Now Magazine on John Tory’s campaign for Mayor of Toronto, his Smart Track transit plan, and his path to victory.
In his speech, Tory said that with his victory, the city has never been more together. That line was probably written before the landslide victory expected for that didn’t happen. Indeed, for a few eerie minutes after polls closed, it looked like chief rival Doug Ford would be within striking distance. In the end, Tory won comfortably enough to argue he has a mandate – for now. But look beyond the 60,000-vote margin to areas of the city won by Tory and those carried by Ford and a different picture emerges.
Tory’s swath of support cuts right up the middle of the city, with pockets in Scarborough Bluffs and the Kingsway in Etobicoke, pretty much the same lines you’d find on a Toronto Real Estate Board map if you were looking to move into one of the city’s more desirable neighbourhoods.
Ford’s support, on the other hand, came mostly from the have-not inner and outer burbs in Scarborough and Etobicoke identified in David Hulchanski’s seminal The Three Cities Within Toronto report.

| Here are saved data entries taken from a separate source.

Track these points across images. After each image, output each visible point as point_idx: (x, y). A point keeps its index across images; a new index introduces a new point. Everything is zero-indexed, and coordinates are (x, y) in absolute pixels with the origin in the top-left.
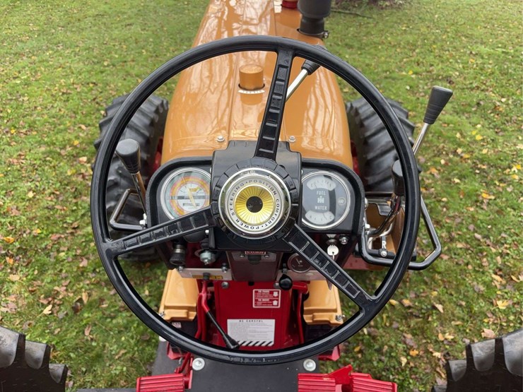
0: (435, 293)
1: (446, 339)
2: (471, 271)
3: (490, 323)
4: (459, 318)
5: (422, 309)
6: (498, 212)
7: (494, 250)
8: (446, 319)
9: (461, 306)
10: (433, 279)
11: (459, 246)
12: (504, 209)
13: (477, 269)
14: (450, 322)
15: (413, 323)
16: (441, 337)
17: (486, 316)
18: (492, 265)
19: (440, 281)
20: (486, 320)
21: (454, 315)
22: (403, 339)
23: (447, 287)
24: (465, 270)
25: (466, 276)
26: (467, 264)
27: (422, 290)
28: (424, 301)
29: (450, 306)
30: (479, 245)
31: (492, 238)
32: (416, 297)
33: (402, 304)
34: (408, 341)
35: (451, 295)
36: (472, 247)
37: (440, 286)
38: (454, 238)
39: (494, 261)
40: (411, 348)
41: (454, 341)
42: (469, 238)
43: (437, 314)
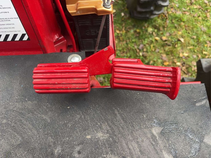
0: (180, 33)
1: (184, 56)
2: (200, 20)
3: (208, 47)
4: (192, 45)
5: (172, 41)
8: (185, 46)
9: (193, 39)
10: (179, 25)
11: (195, 7)
13: (204, 19)
14: (187, 47)
15: (167, 48)
16: (181, 55)
17: (206, 43)
19: (184, 27)
20: (206, 45)
21: (189, 43)
22: (161, 57)
23: (187, 29)
24: (198, 20)
25: (197, 23)
26: (199, 16)
27: (173, 32)
28: (174, 37)
29: (188, 39)
32: (169, 36)
33: (161, 39)
34: (164, 58)
35: (189, 33)
36: (202, 7)
37: (183, 29)
38: (193, 3)
40: (165, 61)
41: (188, 57)
42: (201, 3)
43: (180, 43)
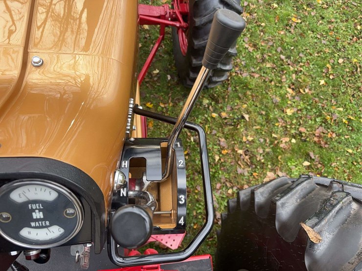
0: (245, 106)
1: (248, 140)
2: (273, 87)
3: (280, 126)
4: (259, 124)
5: (234, 118)
6: (301, 35)
7: (292, 69)
8: (250, 125)
9: (262, 114)
10: (245, 94)
11: (268, 65)
12: (306, 32)
13: (277, 85)
14: (252, 127)
15: (226, 130)
16: (244, 139)
17: (278, 121)
18: (288, 81)
19: (250, 97)
20: (277, 124)
21: (256, 122)
22: (218, 142)
23: (254, 100)
24: (269, 86)
25: (269, 91)
26: (271, 81)
27: (236, 104)
28: (237, 113)
29: (254, 115)
30: (282, 65)
31: (292, 58)
32: (231, 110)
33: (220, 115)
34: (222, 144)
35: (256, 106)
36: (277, 66)
37: (249, 100)
38: (265, 58)
39: (291, 77)
40: (223, 148)
41: (253, 141)
42: (276, 59)
43: (244, 122)
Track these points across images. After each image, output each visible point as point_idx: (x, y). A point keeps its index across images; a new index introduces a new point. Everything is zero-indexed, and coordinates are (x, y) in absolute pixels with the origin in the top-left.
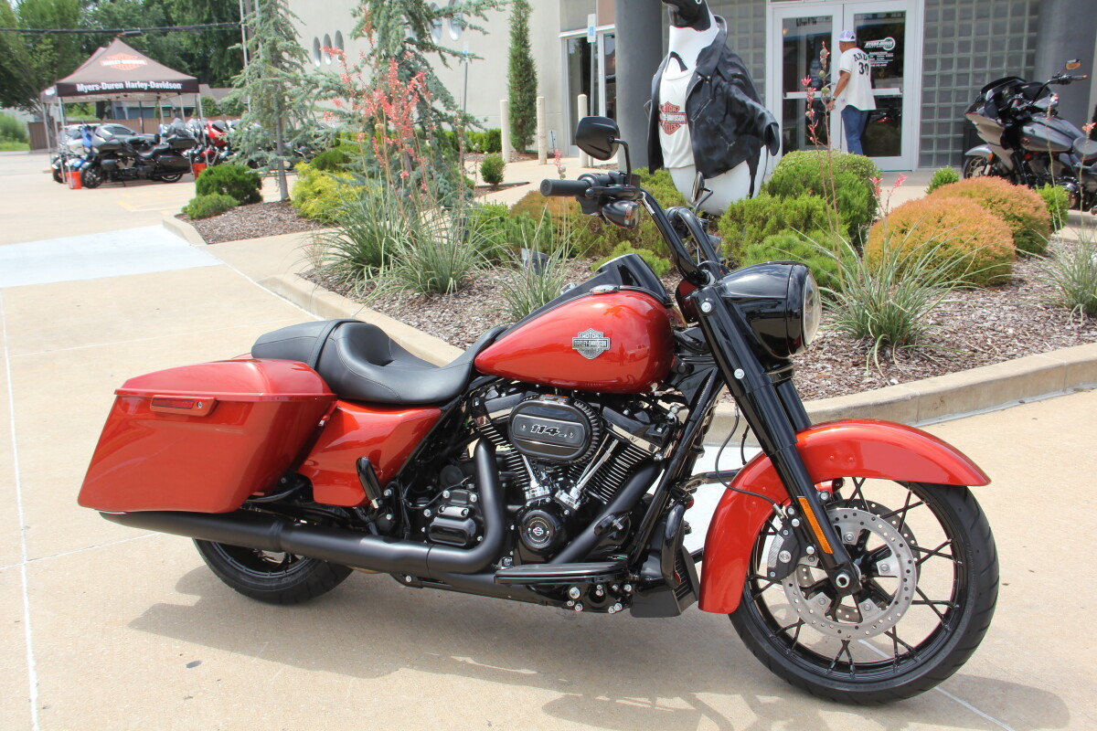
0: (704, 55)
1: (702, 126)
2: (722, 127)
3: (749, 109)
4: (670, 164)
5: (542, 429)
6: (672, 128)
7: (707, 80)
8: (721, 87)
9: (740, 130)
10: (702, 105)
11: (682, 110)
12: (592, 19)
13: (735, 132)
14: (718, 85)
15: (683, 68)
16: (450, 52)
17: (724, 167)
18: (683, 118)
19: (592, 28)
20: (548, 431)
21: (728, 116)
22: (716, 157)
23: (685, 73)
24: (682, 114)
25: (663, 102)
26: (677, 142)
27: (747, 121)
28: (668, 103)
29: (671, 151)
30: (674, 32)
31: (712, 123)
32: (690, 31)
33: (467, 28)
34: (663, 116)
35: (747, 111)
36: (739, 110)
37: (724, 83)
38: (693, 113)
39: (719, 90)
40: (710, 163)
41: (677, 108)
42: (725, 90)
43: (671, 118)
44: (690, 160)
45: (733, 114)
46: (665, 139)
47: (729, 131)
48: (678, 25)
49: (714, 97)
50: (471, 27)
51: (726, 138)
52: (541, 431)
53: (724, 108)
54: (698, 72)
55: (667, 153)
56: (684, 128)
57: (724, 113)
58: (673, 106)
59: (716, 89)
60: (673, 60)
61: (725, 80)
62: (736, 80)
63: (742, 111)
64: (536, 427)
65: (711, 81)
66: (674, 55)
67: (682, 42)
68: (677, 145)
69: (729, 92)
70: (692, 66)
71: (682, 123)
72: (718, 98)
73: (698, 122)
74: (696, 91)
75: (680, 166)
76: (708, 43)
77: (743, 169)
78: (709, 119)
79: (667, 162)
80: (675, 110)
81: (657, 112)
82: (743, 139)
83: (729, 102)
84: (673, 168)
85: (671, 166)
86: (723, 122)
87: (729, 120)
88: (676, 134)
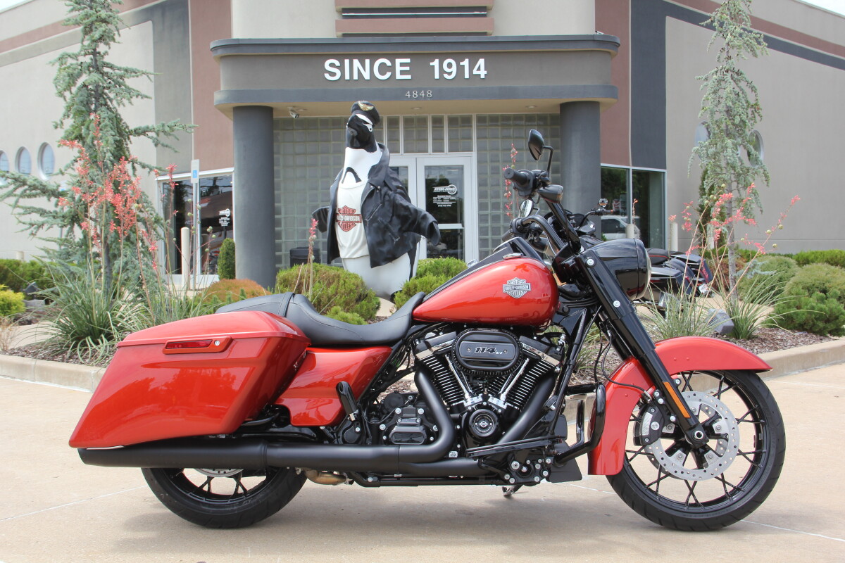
0: (374, 171)
1: (375, 225)
2: (390, 226)
3: (412, 211)
4: (347, 255)
5: (484, 349)
6: (347, 226)
7: (377, 189)
8: (388, 195)
9: (404, 229)
10: (374, 207)
11: (358, 211)
12: (195, 164)
13: (400, 230)
14: (386, 194)
15: (358, 180)
16: (140, 164)
17: (392, 257)
18: (358, 218)
19: (195, 172)
20: (488, 350)
21: (394, 218)
22: (385, 249)
23: (359, 183)
24: (358, 215)
25: (340, 205)
26: (353, 238)
27: (410, 221)
28: (345, 207)
29: (347, 245)
30: (350, 153)
31: (382, 222)
32: (363, 151)
33: (159, 146)
34: (340, 218)
35: (411, 214)
36: (403, 213)
37: (390, 193)
38: (368, 214)
39: (387, 198)
40: (380, 256)
41: (354, 211)
42: (392, 198)
43: (348, 218)
44: (365, 251)
45: (399, 216)
46: (341, 235)
47: (395, 228)
48: (353, 146)
49: (383, 203)
50: (163, 145)
51: (393, 234)
52: (483, 351)
53: (391, 211)
54: (370, 183)
55: (343, 246)
56: (359, 227)
57: (391, 215)
58: (350, 209)
59: (384, 197)
60: (350, 174)
61: (391, 190)
62: (399, 190)
63: (406, 213)
64: (479, 349)
65: (380, 190)
66: (350, 170)
67: (357, 160)
68: (352, 241)
69: (395, 199)
70: (365, 179)
71: (358, 222)
72: (386, 203)
73: (372, 221)
74: (369, 197)
75: (355, 256)
76: (376, 162)
77: (405, 258)
78: (380, 219)
79: (343, 254)
80: (352, 212)
81: (334, 215)
82: (405, 235)
83: (395, 207)
84: (348, 258)
85: (347, 257)
86: (390, 222)
87: (395, 220)
88: (352, 231)
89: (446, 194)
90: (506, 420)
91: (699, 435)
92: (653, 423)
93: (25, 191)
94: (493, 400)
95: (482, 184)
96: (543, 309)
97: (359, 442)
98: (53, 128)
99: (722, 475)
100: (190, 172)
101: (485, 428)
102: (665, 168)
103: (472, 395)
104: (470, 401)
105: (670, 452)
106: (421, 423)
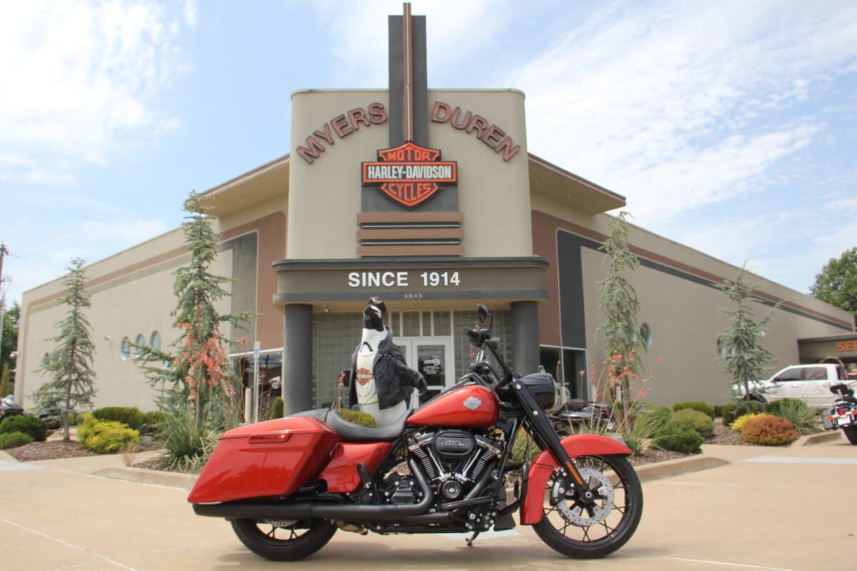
0: (382, 344)
1: (382, 381)
2: (393, 381)
3: (408, 371)
4: (363, 401)
5: (452, 442)
6: (364, 382)
7: (384, 356)
9: (402, 383)
10: (382, 368)
11: (371, 372)
12: (257, 345)
13: (400, 384)
14: (390, 360)
15: (371, 350)
16: (224, 339)
17: (394, 403)
18: (371, 376)
19: (257, 350)
20: (455, 443)
21: (396, 376)
22: (389, 397)
23: (372, 352)
24: (371, 374)
25: (359, 367)
26: (367, 390)
27: (407, 378)
28: (362, 369)
29: (363, 394)
30: (365, 331)
31: (388, 379)
32: (374, 331)
33: (238, 328)
34: (359, 376)
35: (407, 373)
36: (402, 372)
37: (393, 359)
38: (378, 374)
39: (391, 362)
40: (386, 402)
41: (368, 371)
42: (394, 362)
43: (364, 376)
44: (375, 398)
45: (399, 375)
46: (359, 388)
47: (396, 384)
48: (368, 327)
49: (388, 366)
50: (240, 327)
51: (395, 387)
52: (451, 444)
53: (394, 371)
54: (379, 352)
55: (360, 396)
56: (371, 383)
57: (393, 374)
58: (365, 370)
59: (389, 362)
60: (365, 346)
61: (393, 356)
62: (399, 357)
63: (404, 373)
64: (448, 442)
65: (386, 357)
66: (365, 343)
67: (370, 337)
68: (367, 392)
69: (396, 364)
70: (376, 349)
71: (371, 379)
72: (390, 366)
73: (380, 378)
74: (379, 362)
75: (369, 402)
76: (383, 338)
77: (403, 404)
78: (386, 377)
79: (360, 401)
80: (366, 372)
81: (355, 374)
82: (403, 388)
83: (397, 368)
84: (365, 404)
85: (363, 403)
86: (393, 379)
87: (397, 378)
88: (367, 385)
89: (432, 365)
90: (466, 488)
91: (589, 495)
92: (561, 489)
93: (150, 356)
94: (458, 476)
95: (457, 358)
96: (490, 417)
97: (372, 502)
98: (169, 315)
99: (605, 521)
100: (253, 350)
101: (453, 492)
102: (585, 347)
103: (444, 473)
104: (443, 476)
105: (572, 508)
106: (412, 491)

At the Liberty Grand in the hours before voting closed on Monday, John Duffy – the Liberal strategist credited with Tory’s key platform plank, the SmartTrack transit plan – talked about the surface rail proposal in social justice terms, part of a grander scheme to knit the city’s disparate areas together.
It was a recurring theme of a campaign designed to appeal to Main Street as well as Bay Street.